The findings were favourable, particularly to the effect that the charity was able to demonstrate that its child protection policies had been reviewed by the appropriate authorities and were accurate.It's important to understand what this means. The Charity Commission has no brief to investigate safeguarding. In an exchange of correspondence I have had with the Charity Commission, they stated the following in this specific context.
Whilst the Commission will often request trustees to provide copies of child protection policies and evidence that appropriate checks (such as CRB) have been conducted where required, the Commission does not generally comment on the adequacy of these policies as this is more appropriate for other agencies, such as Ofsted.So, in essence, the Charity Commission checks that there is a document labelled "Child Protection Policy". They don't look inside to see if it is any good, they rely on other agencies to do that for them. In the case of St Benedict's, they were relying on the ISI. All they looked for was evidence that the school had a policy and that it had passed the last ISI inspection.
So, you can't rely on the Charity Commission ensuring that the child protection policy is either well-written or effectively implemented, since they in turn rely on others to police that. That's not wrong, after all, resources are limited and there is every justification for avoiding an overlap of government functions.
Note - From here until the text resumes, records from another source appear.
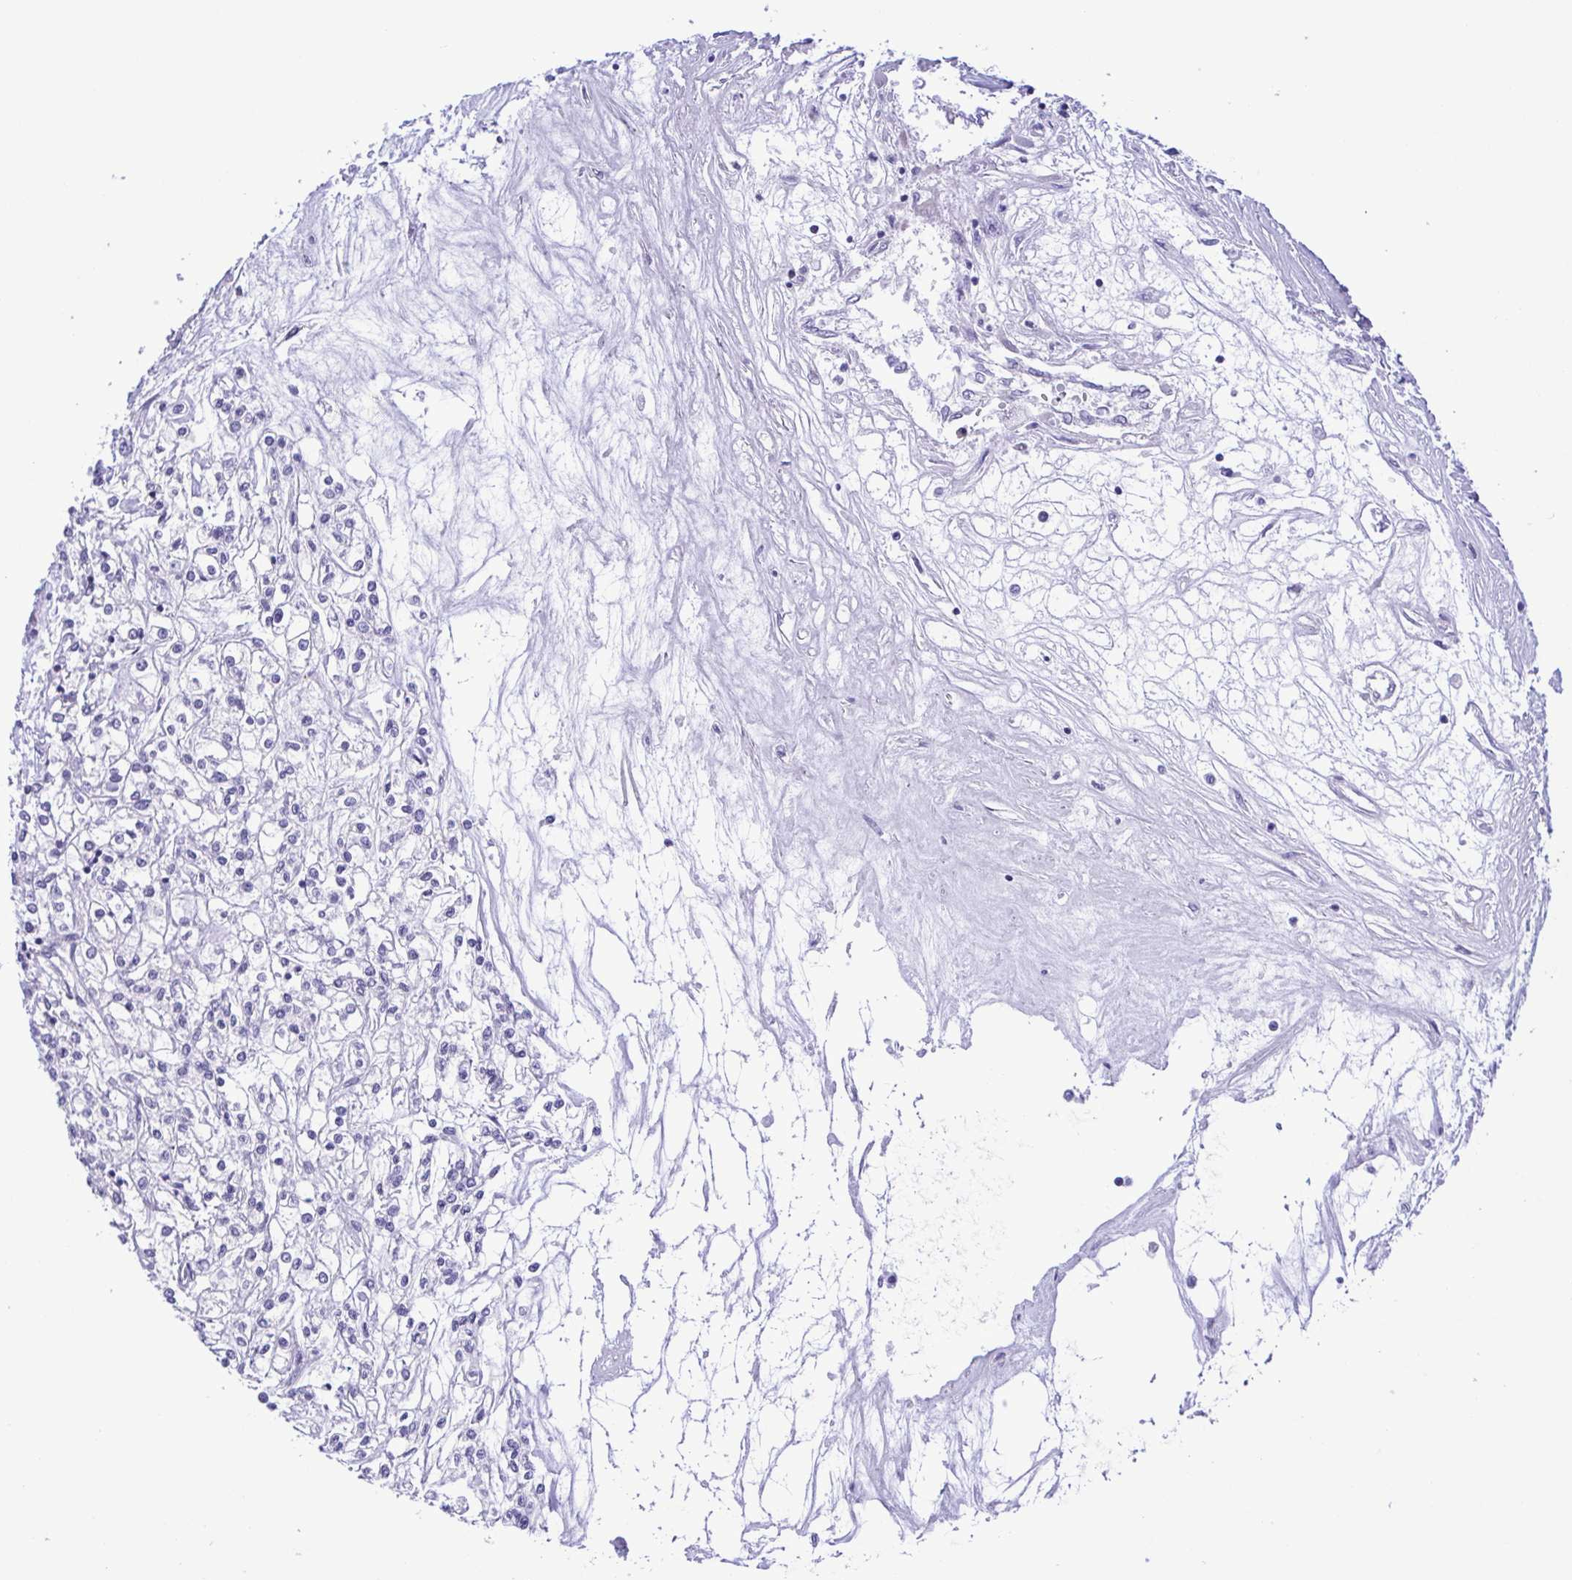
{"staining": {"intensity": "negative", "quantity": "none", "location": "none"}, "tissue": "renal cancer", "cell_type": "Tumor cells", "image_type": "cancer", "snomed": [{"axis": "morphology", "description": "Adenocarcinoma, NOS"}, {"axis": "topography", "description": "Kidney"}], "caption": "A high-resolution micrograph shows IHC staining of renal cancer, which reveals no significant staining in tumor cells.", "gene": "TNNI3", "patient": {"sex": "female", "age": 59}}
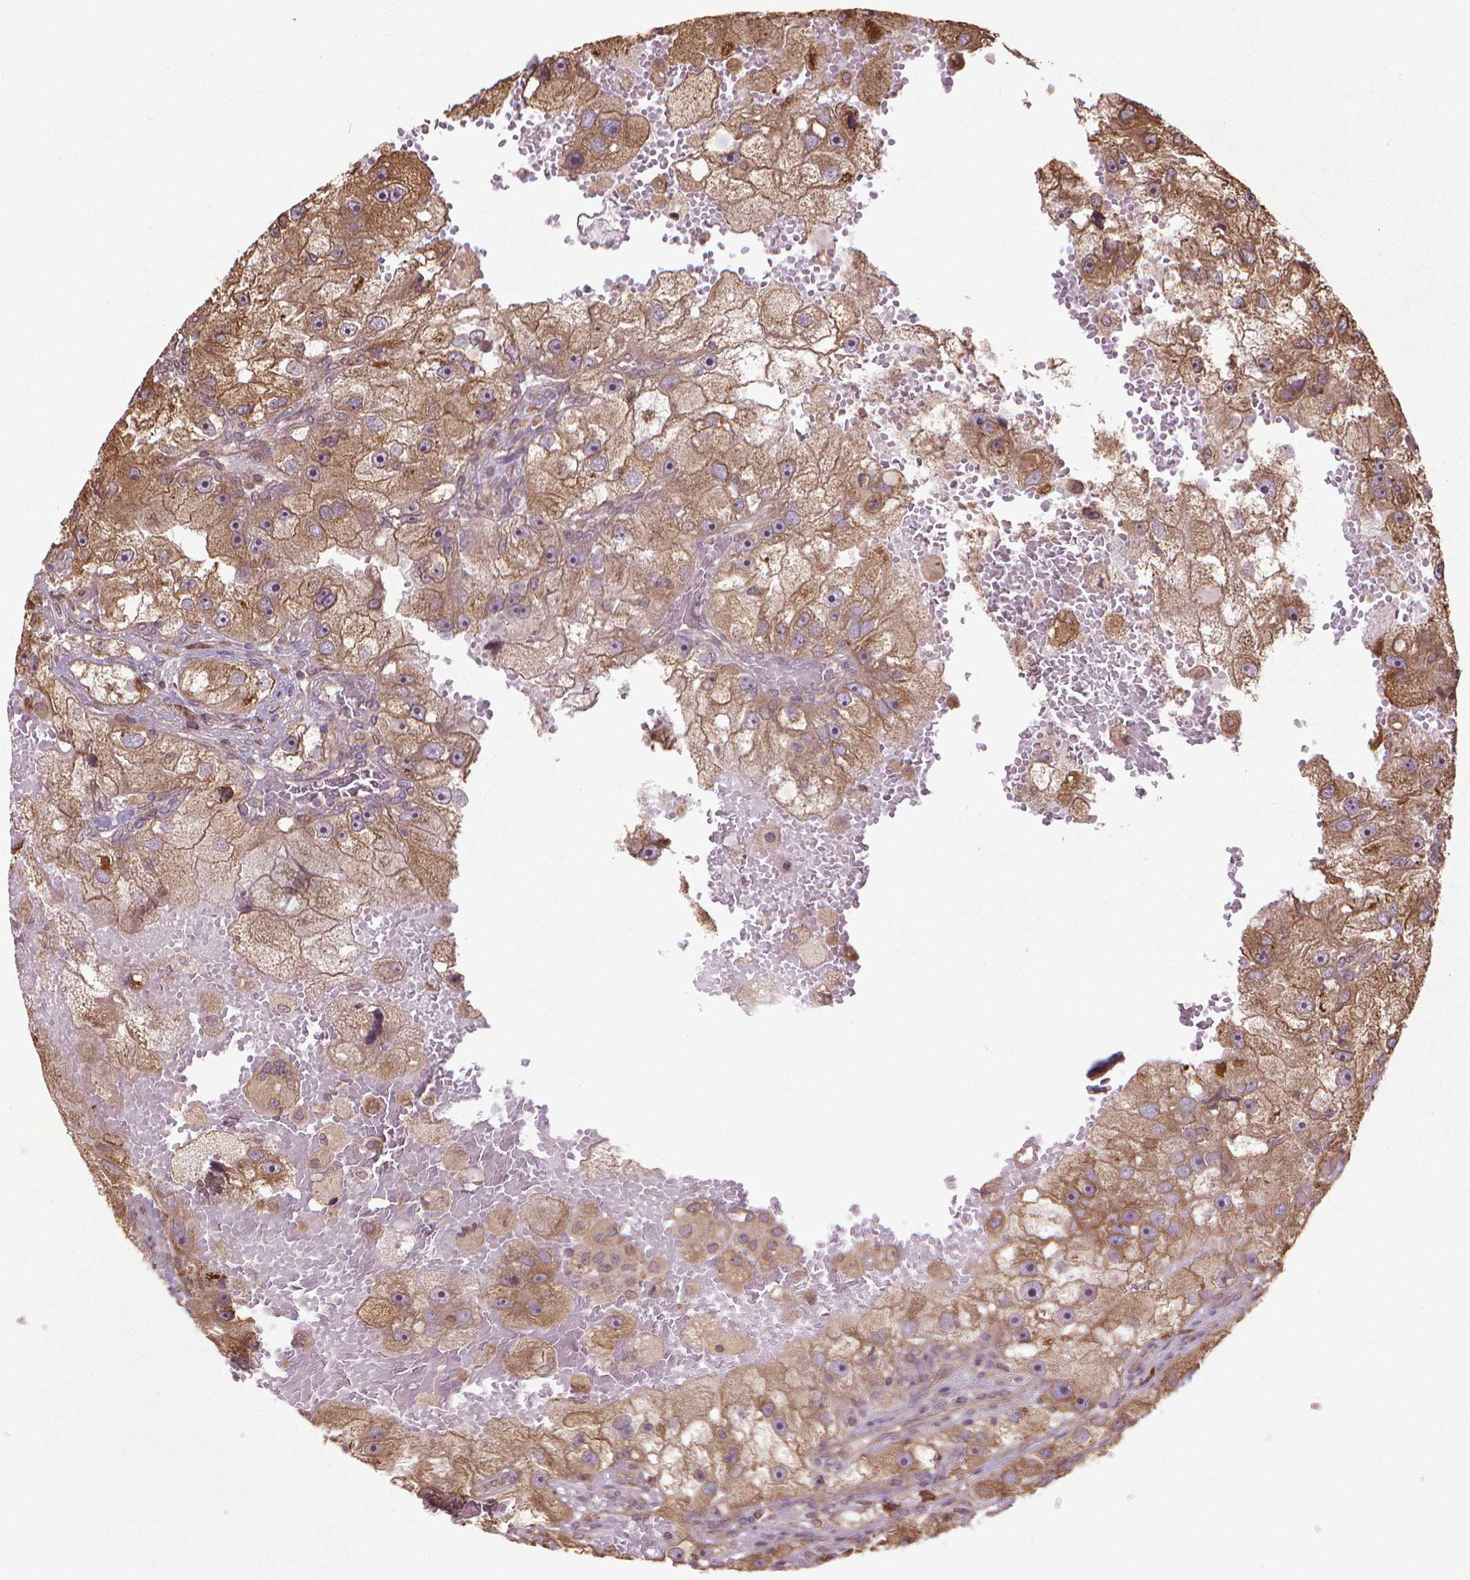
{"staining": {"intensity": "moderate", "quantity": ">75%", "location": "cytoplasmic/membranous"}, "tissue": "renal cancer", "cell_type": "Tumor cells", "image_type": "cancer", "snomed": [{"axis": "morphology", "description": "Adenocarcinoma, NOS"}, {"axis": "topography", "description": "Kidney"}], "caption": "Tumor cells reveal medium levels of moderate cytoplasmic/membranous positivity in approximately >75% of cells in renal adenocarcinoma. Ihc stains the protein in brown and the nuclei are stained blue.", "gene": "GAS1", "patient": {"sex": "male", "age": 63}}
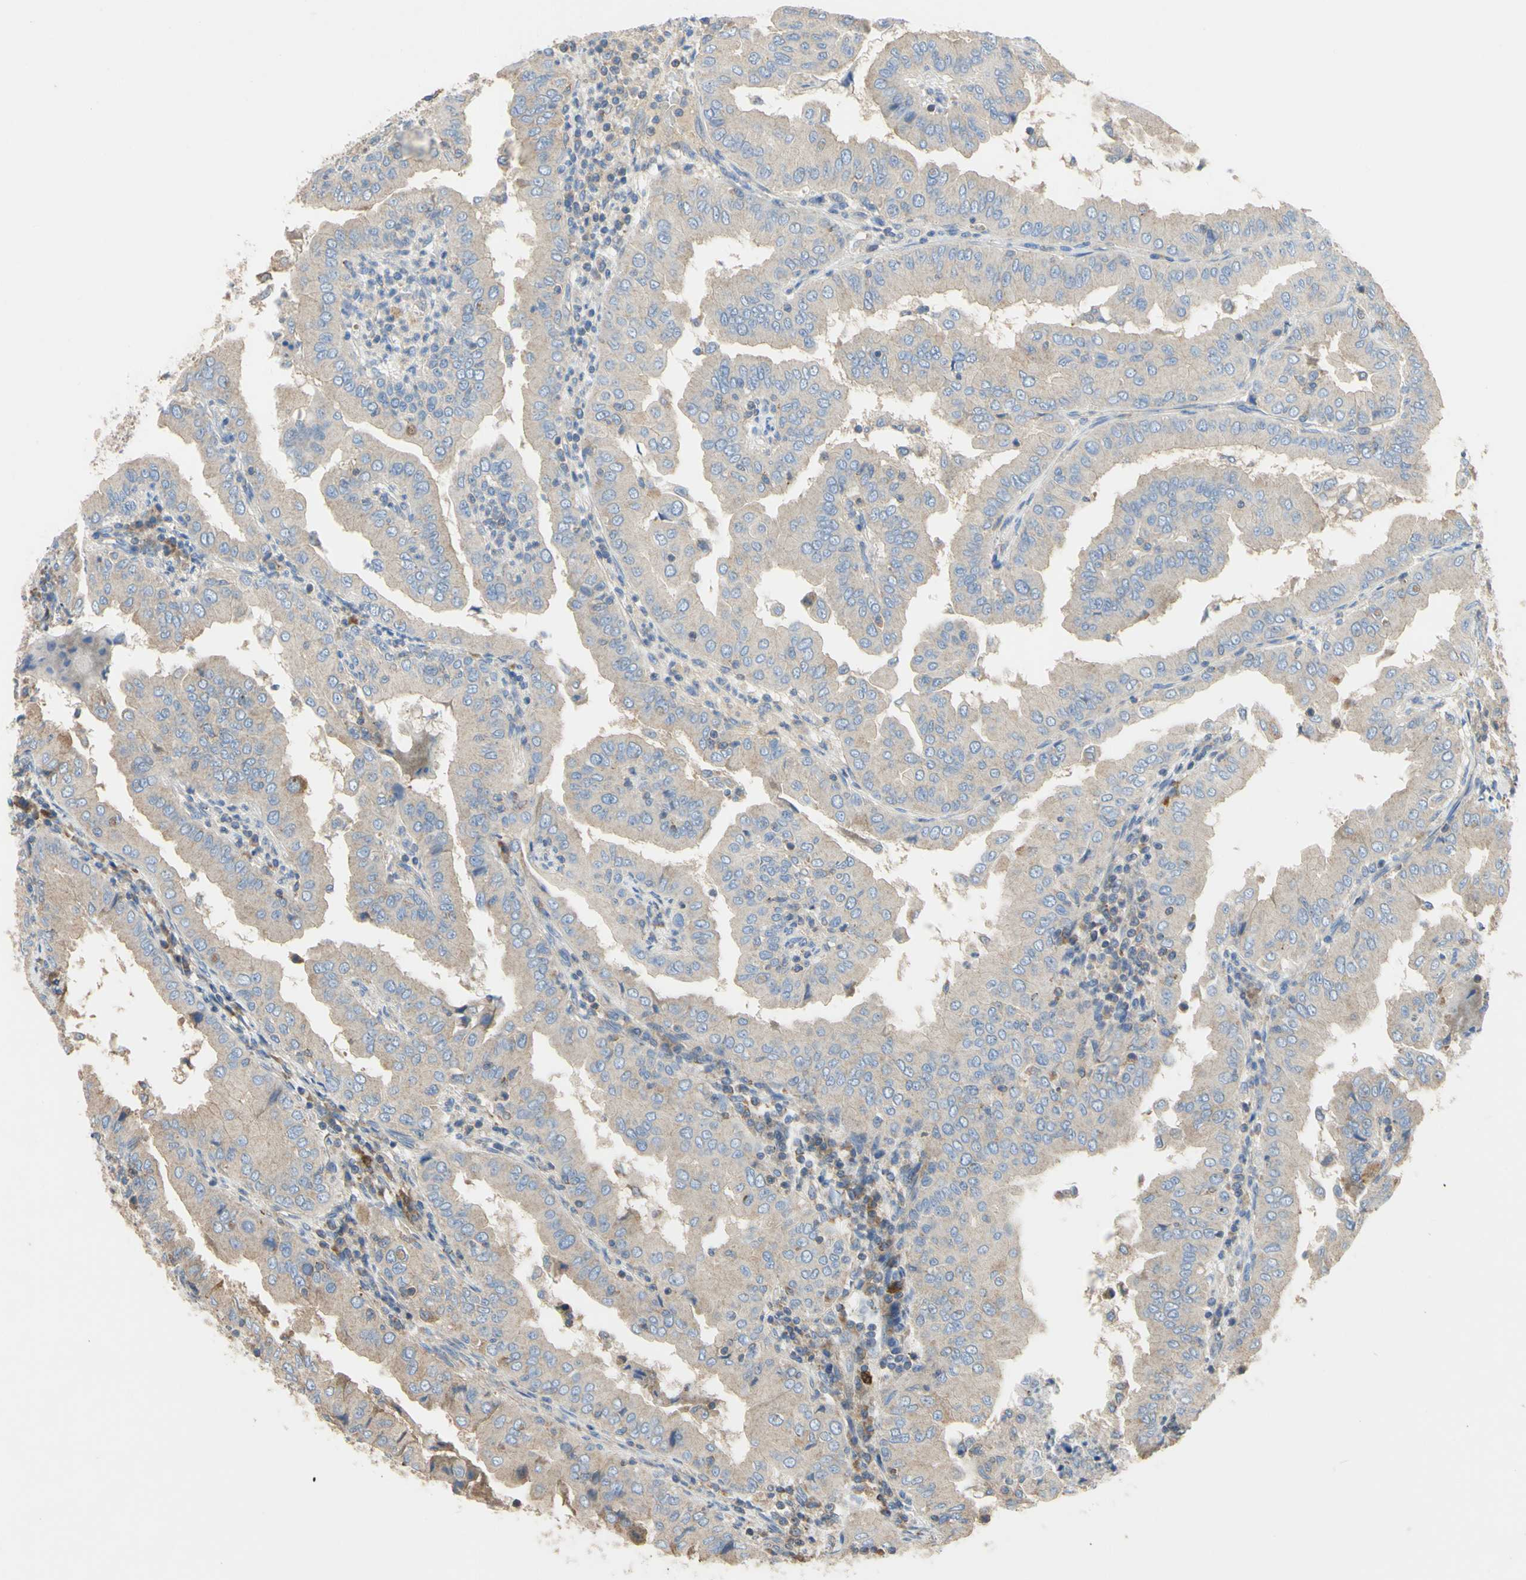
{"staining": {"intensity": "weak", "quantity": "25%-75%", "location": "cytoplasmic/membranous"}, "tissue": "thyroid cancer", "cell_type": "Tumor cells", "image_type": "cancer", "snomed": [{"axis": "morphology", "description": "Papillary adenocarcinoma, NOS"}, {"axis": "topography", "description": "Thyroid gland"}], "caption": "The immunohistochemical stain labels weak cytoplasmic/membranous positivity in tumor cells of thyroid cancer tissue.", "gene": "BECN1", "patient": {"sex": "male", "age": 33}}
The Charity Commission's second inquiry was a different matter. As Carlile states
The Commission found that, despite assurances, the Charity had failed to implement restrictions placed on the individual [Pearce] whilst on its premises. The Commission was ‘extremely critical’ in this regard. One of the terms of the individual’s continued role in the Charity was that he was to have no access to children and young people on the Charity’s premises: the trustees had failed to ensure this was the case. However, they concluded that the trustees had taken positive steps to protect the reputation of the Charity; and had confirmed publicly that an independent review would be carried out to ensure that the situation could not reoccur.So again, this was not a general review of child protection, but rather the narrow issue of how it was that the charity failed to keep Pearce away from children despite specific assurances on that point. The "positive steps" taken were to ensure that Pearce lived away from the Abbey during the period between his arrest and his trial. No attempt was made by the Charity Commission to conduct a more general review of safeguarding, again this was left to others.
Carlile reports that the Charity Commission completed a further regulatory compliance case into the allegations against "Mr Y". Carlile states that in the opinion of the Charity Commission:
The trustees were held to have complied fully with their obligations under the Commission’s serious Incident Reporting guidance, and had also complied with the recommendations made by the ISI with regard to safeguarding policy. They were satisfied that the trustees fully understood the requirements to have or put in place all the necessary controls to mitigate the risks the Charity’s beneficiaries, assets and reputation.So, again, the Charity Commission are depending on the ISI. But there is a slightly odd wording here "They were satisfied that the trustees fully understood the requirements..." That doesn't actually say that the Charity Commission was satisfied that the necessary controls were in place, just that the trustees understood the need for them. So has the Charity Commission checked whether the necessary controls have actually been put in place? I will try to find out.